Alcadev has served the lumad well. It is where high school lumad students are taught not only basic education but also technical skills training. But it has also come under fire from sectors that suspect it to be a communist-operated institution.
Alcadev has produced excellent graduates in the past that it received a national award from the Department of Education until its classes was stopped when Emerito Samarca, 54, executive director of Alcadev, was gunned down inside his office during a militia raid. Datu Juvello Sinzo, a respected Manobo tribal leader was also killed.
Though arrest warrants had been issued against suspects by a local court, the assailants remain at large and have gone scot-free. The failure of authorities to bring in the suspects bolstered suspicion that Egua’s ragtag Manobo Magahat-Bagani, believed to be behind the killings, is a creation of the military to sow fear and terror in the Manobo community in Han-ayan.
Aside from Manobo people in Han-ayan, lumad residents of at least 21 other communities were displaced in the counterinsurgency drive of the military. They sought refuge also at the Tandag sports complex.
Excited to go home
News that the 75th Infantry Battalion, which set up camp in the Manobo community, is now willing to pull out has drawn mixed reactions from evacuees crowding the sports oval.

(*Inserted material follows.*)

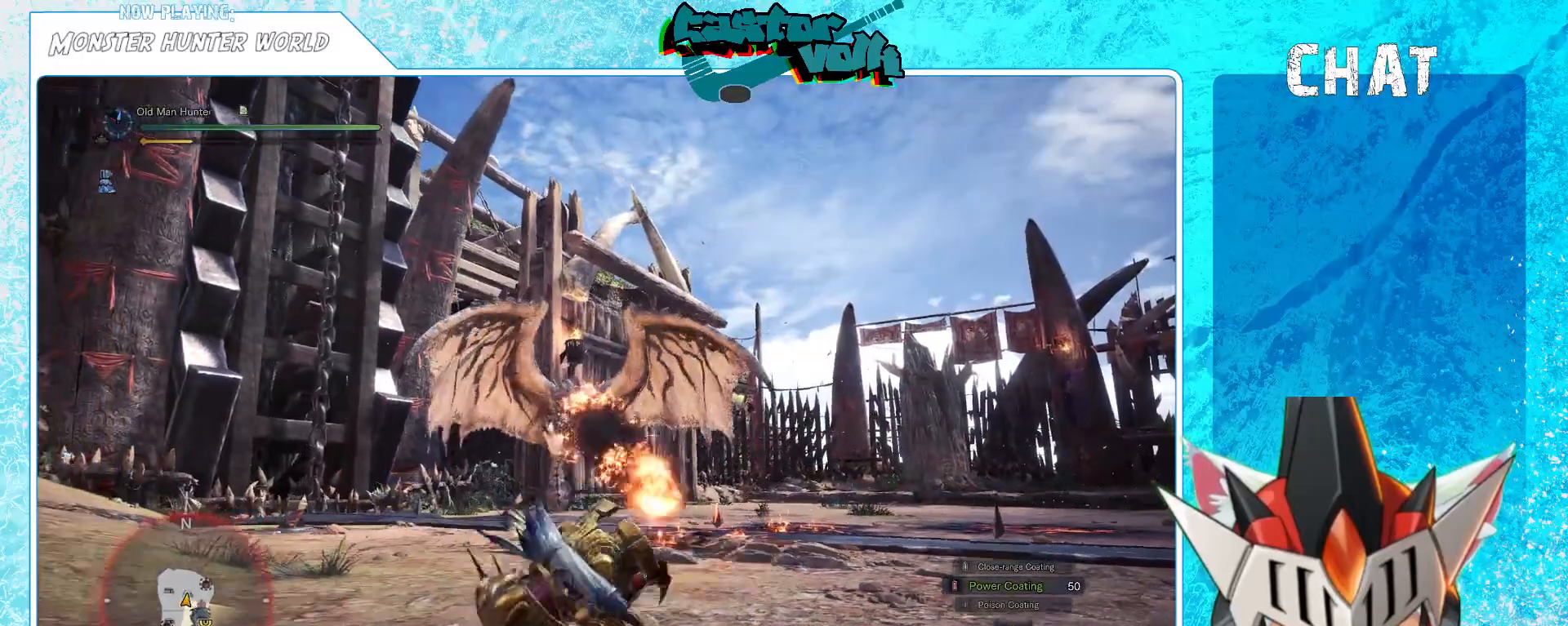
{"dt_ms": 500, "buttons": [], "left_stick": "center", "right_stick": "center", "events": []}
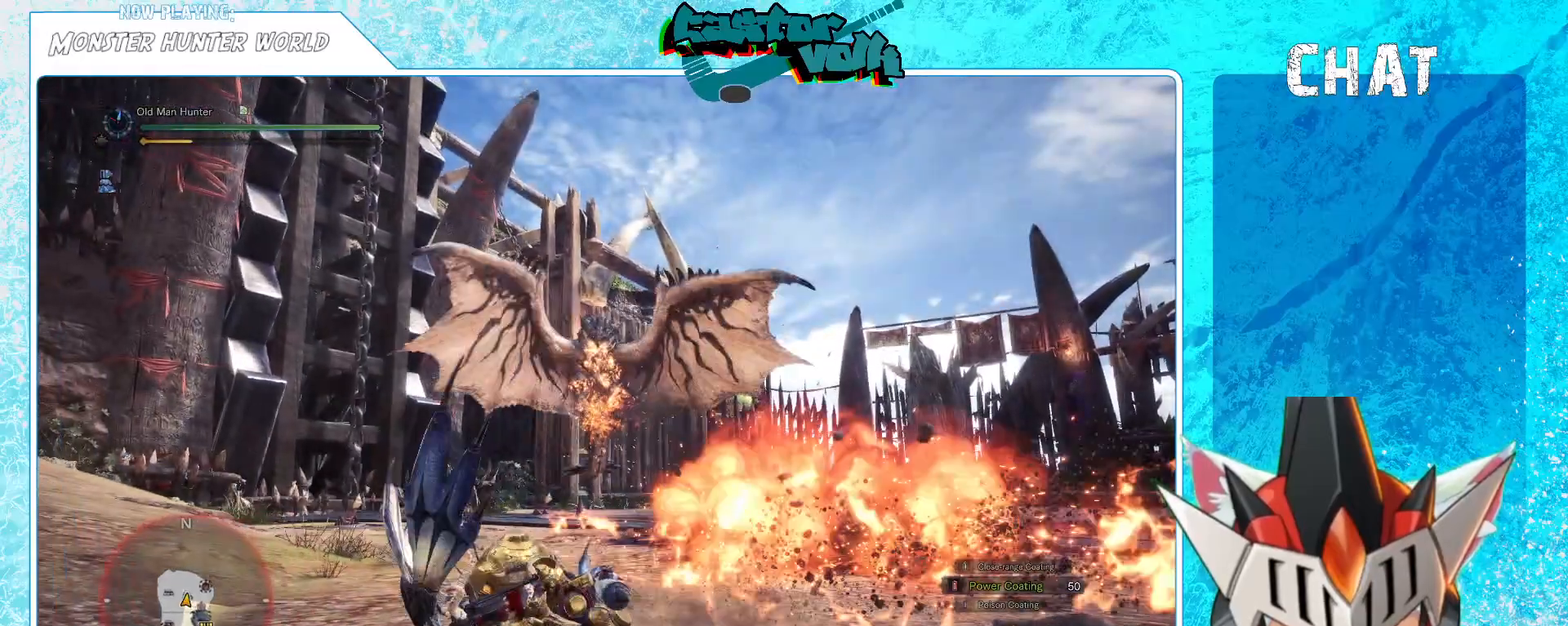
{"dt_ms": 500, "buttons": [], "left_stick": "left", "right_stick": "center", "events": [[250, "left_stick", "left"]]}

The expression on the evacuees’ faces showed that they were excited to return home, though.
“We are happy and we really missed home,” said the mother of Richelle, a five-year-old girl whose family were the first to get a ride home even as evacuees are still awaiting final word from Col. Isidro Purisima, head of the 402nd Army Brigade, on a commitment to order soldiers out of the Manobo communities.
Richelle insisted in going with the first batch of Manobo people, who returned to Han-ayan to check conditions in the community, because the girl, according to her mother, already wanted to play in the family backyard, now covered with weeds.
Upon her return home, Richelle quickly grabbed a bite of pomelo and ripe guava from trees that are planted in their backyard.
“It’s much better going home here where we can do whatever we want to do to fix anything in our house,” Richelle’s mother said.
During the 366 days that the nearly 3,000 Manobo people sought shelter in Tandag, at least five people, three of them children, died of diseases. At least 86 women gave birth in the shelter.
Reclaiming what is theirs
“Their return home is a reclaiming of their ancestral land that the military took away from them in one year,” said a statement of the group Friends of Lumad in the Caraga region.
“Their sacrifice is immense as their triumph in returning to their communities without the presence of the military, without preconditions, safe and free to live, go to school and rebuild their lives according to their principles and unity,” the group added.
The lumad’s long cherished dream of returning home, with Army soldiers no longer around, came true around 3 p.m. on Friday.
In the presence of more than 700 witnesses from different sectors, led by Friends of the Lumad in Caraga convened by United Church of Christ in the Philippines Bishop Modesto Villasanta and Fr. Fortunato Estillore of the Indigenous Peoples’ Apostolate of the Roman Catholic Diocese of Tandag, Col. Purisima ordered his men to dismantle the soldiers’ camp and leave the lumad communities in Kilometer 9 and Han-ayan.
Parting words
Mayor Kid Pedrozo and town councilors in Lianga accepted the turnover of the lumad villages from Purisima at the main entrance of Sitio Han-ayan. A short program was held just outside the gate of the Han-ayan Primary School and the compound of Alcadev.
Before Purisima formally declared the soldiers’ pullout, a leader of Malahutayong Pakigbisog sa mga Sumusunod (Persevering Struggle for the Next Generation) or Mapasu, an indigenous people’s organization, can’t help but confront Purisima.
“I’m sorry, sir, but we really lost trust in you because of what happened to our community a year ago,” Jose Campos, leader of Mapasu, bluntly told Purisima.
Campos is the older brother of Dionel.